Images stay out; everything else in the records is to be set down exactly.

==== EXTRACTED ENTRIES ====

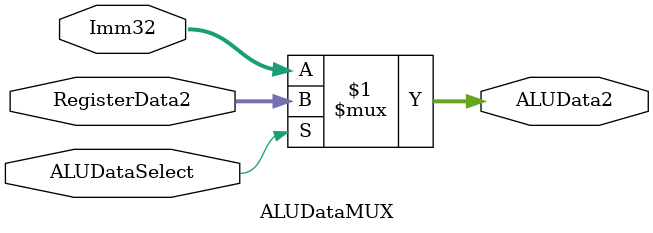
<source format=v>
module ALUDataMUX(
    input [31:0] RegisterData2,
    input [31:0] Imm32,
    input ALUDataSelect,
    output [31:0] ALUData2
);
    assign ALUData2 = ALUDataSelect? RegisterData2: Imm32;
endmodule
</source>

====

## EXERCISE SOLUTION
<source format=v>
module ALUDataMUX(
    input [31:0] RegisterData2,
    input [31:0] Imm32,
    input ALUDataSelect,
    output [31:0] ALUData2
);
    assign ALUData2 = ALUDataSelect? RegisterData2: Imm32;
endmodule
</source>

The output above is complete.